Friday, 19 November 2010

Digital Advertising - forget about the Click as a measure.

 

I have been doing a lot of reading on measuring digital advertising recently.  The "Click" measurement has always bothered me as it doesn't reveal much about how the "clicker" feels about the brand or even if they are truly engaging in a brand experience.  Joe Nguyen, Vice President of comScore for Southeat Asia, provided some alternatives to how digital advertising should work and be measured:


Digital Advertising: What to Remember and Forget About the Click
  • Clicks on display ads are a misleading metric, and one should only use clicks for direct response ad campaigns (or search).
  • Clicks do not reveal information on brand building. Clicks don’t measure all of a campaign’s sales impact nor the cumulative (latent) impact of ads.
  • Click-through rates continue to decrease as more content is created and more advertising inventory is available.
  • The majority of clicks come from a small percentage of the total population.

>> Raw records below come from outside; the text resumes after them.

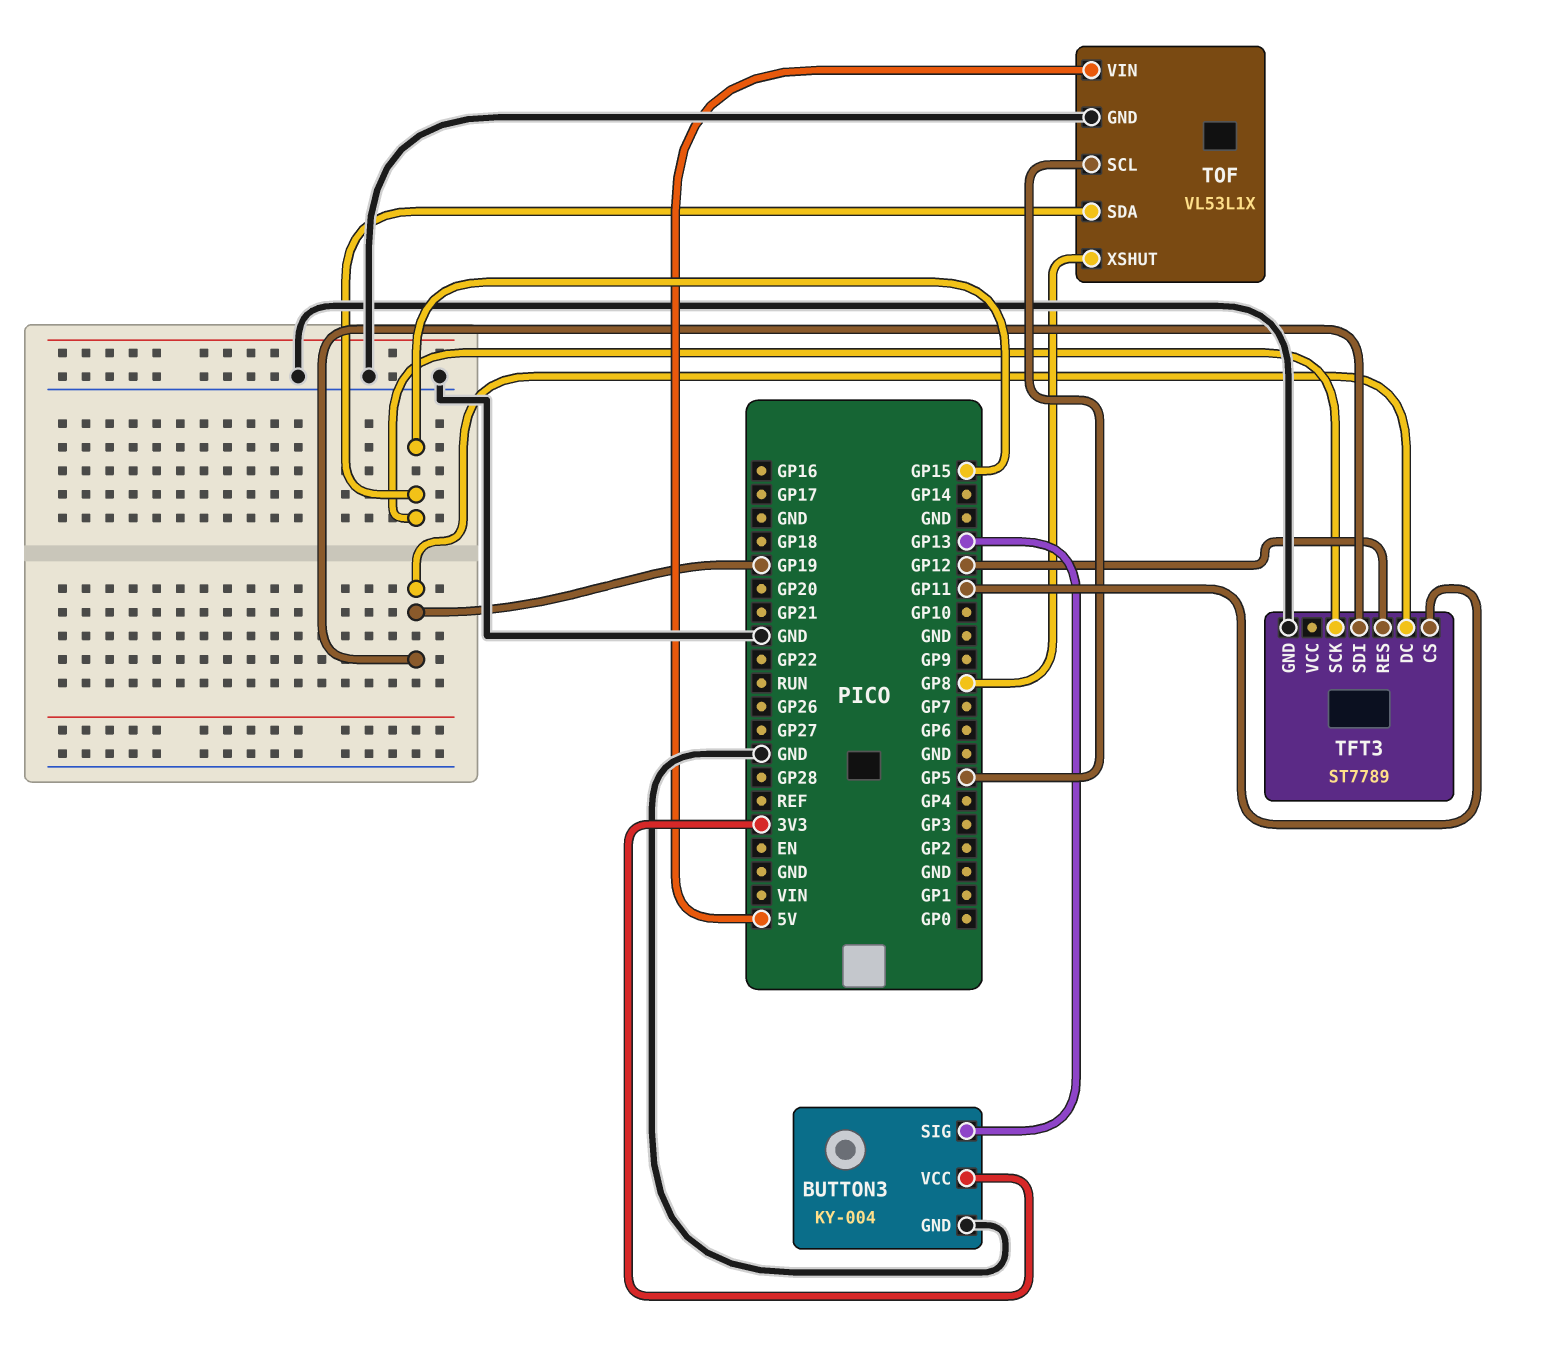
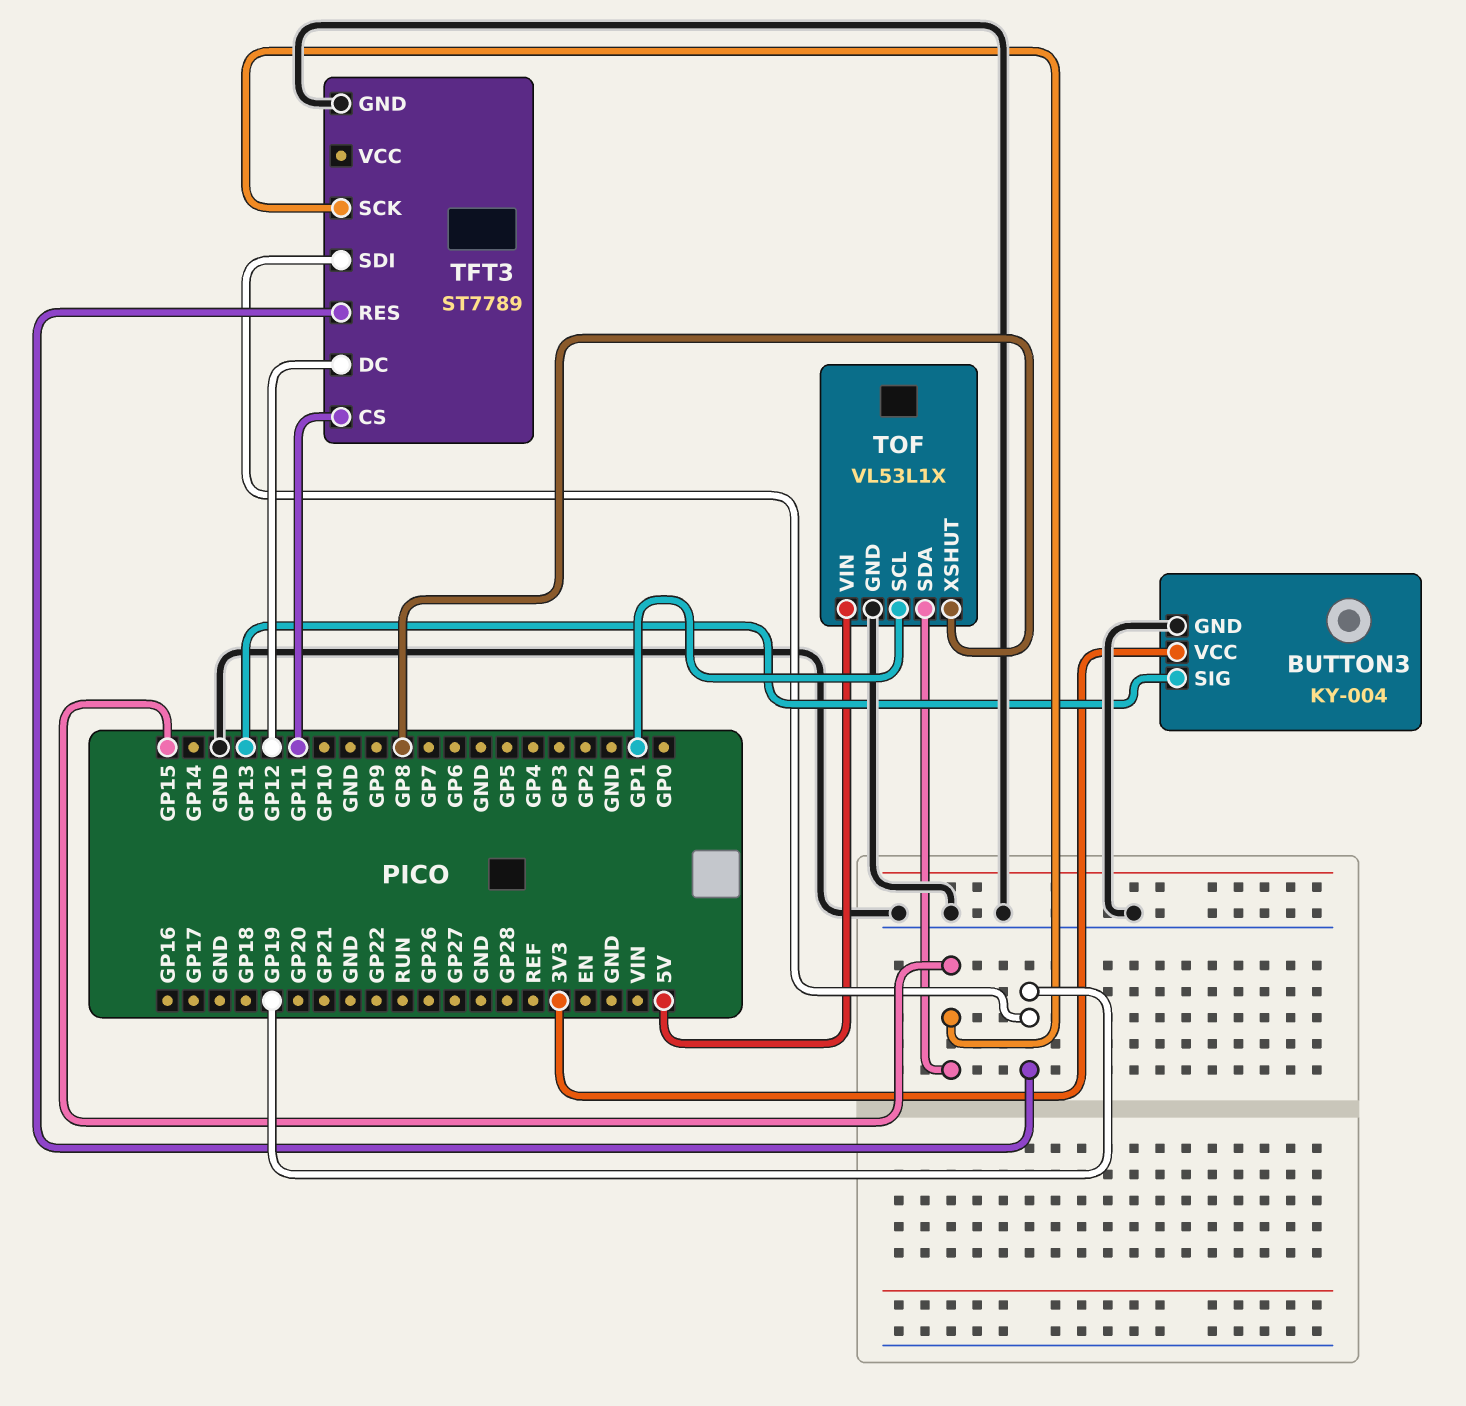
TFT3 pin DC: GP19 -> GP12
TFT3 pin RES: GP12 -> GP19
TOF pin SCL: GP5 -> GP1

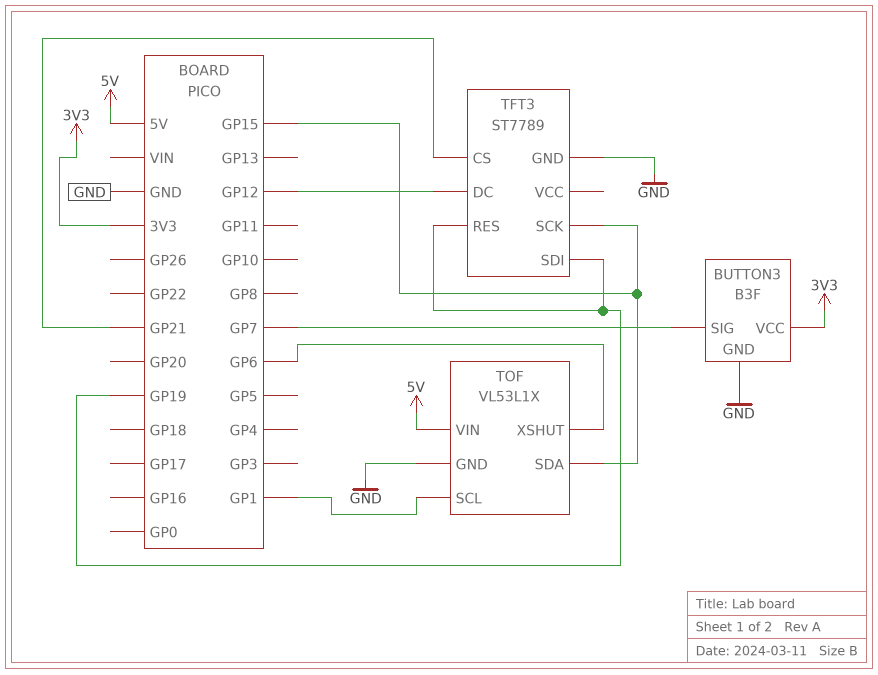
BUTTON3: KY-004 -> B3F
BUTTON3 pin SIG: GP13 -> GP7
TFT3 pin CS: GP11 -> GP21
TOF pin XSHUT: GP8 -> GP6

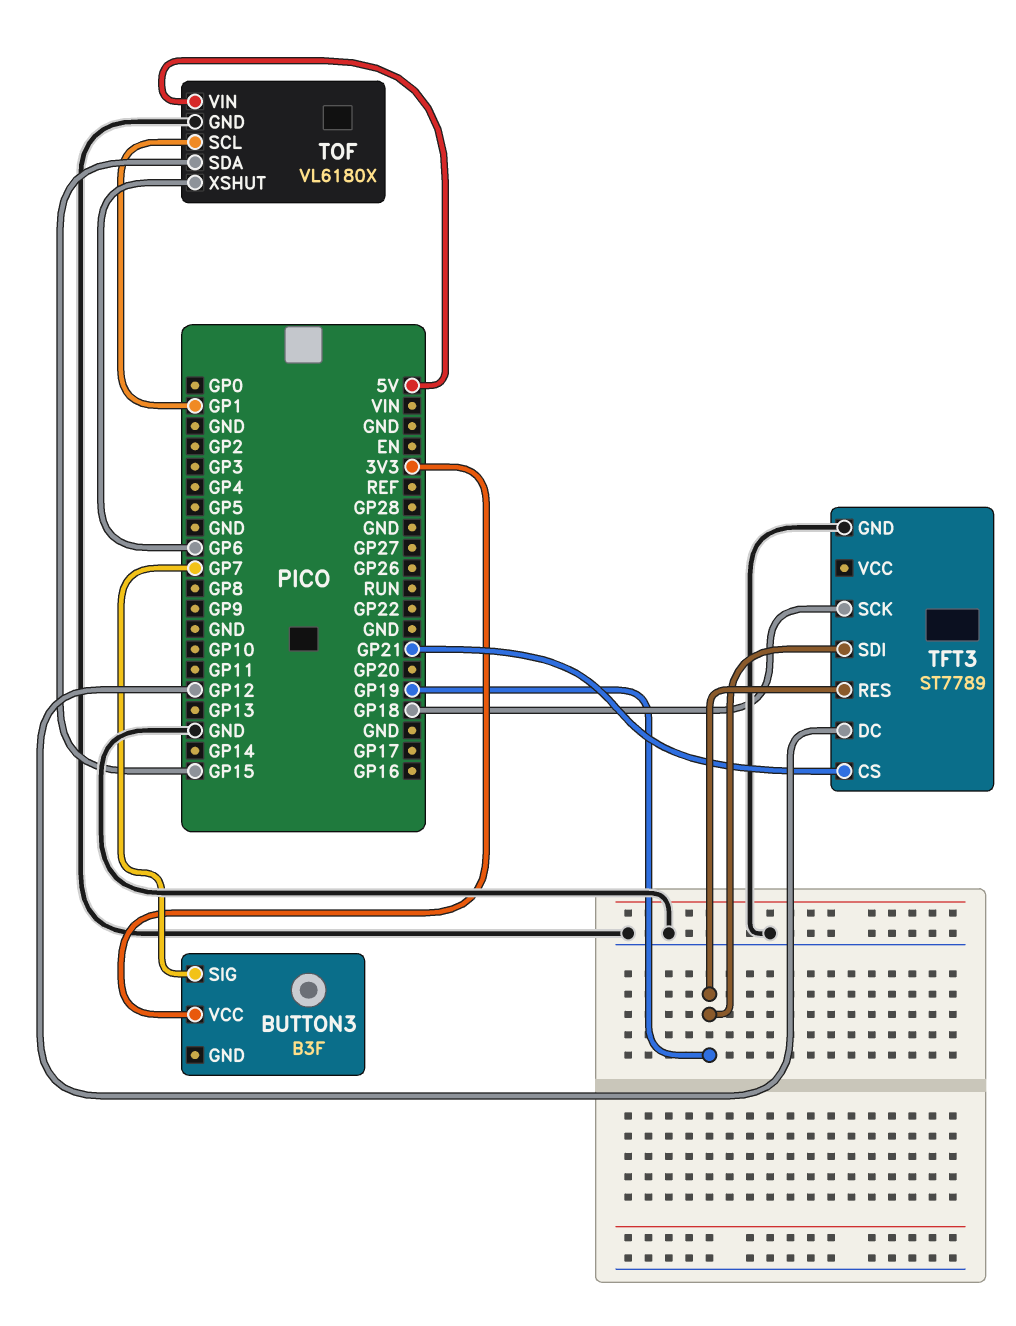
BUTTON3 pin GND: GND -> none
TFT3 pin SCK: GP15 -> GP18
TOF: VL53L1X -> VL6180X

One of our company studies found that heavy and moderate clickers only represent a combined 8 percent of the U.S. Internet population, yet they account for about 85 percent of all click-throughs.
  • Clicks are not the right metric to use for measuring online branding. Better metrics such as ‘reach and frequency’ help establish online media on the same playing field as traditional media to provide continuity in planning.
  • Although it might be coined ‘the most measurable medium’, brands need to understand what metrics (and there are many!) are important in measuring their digital success.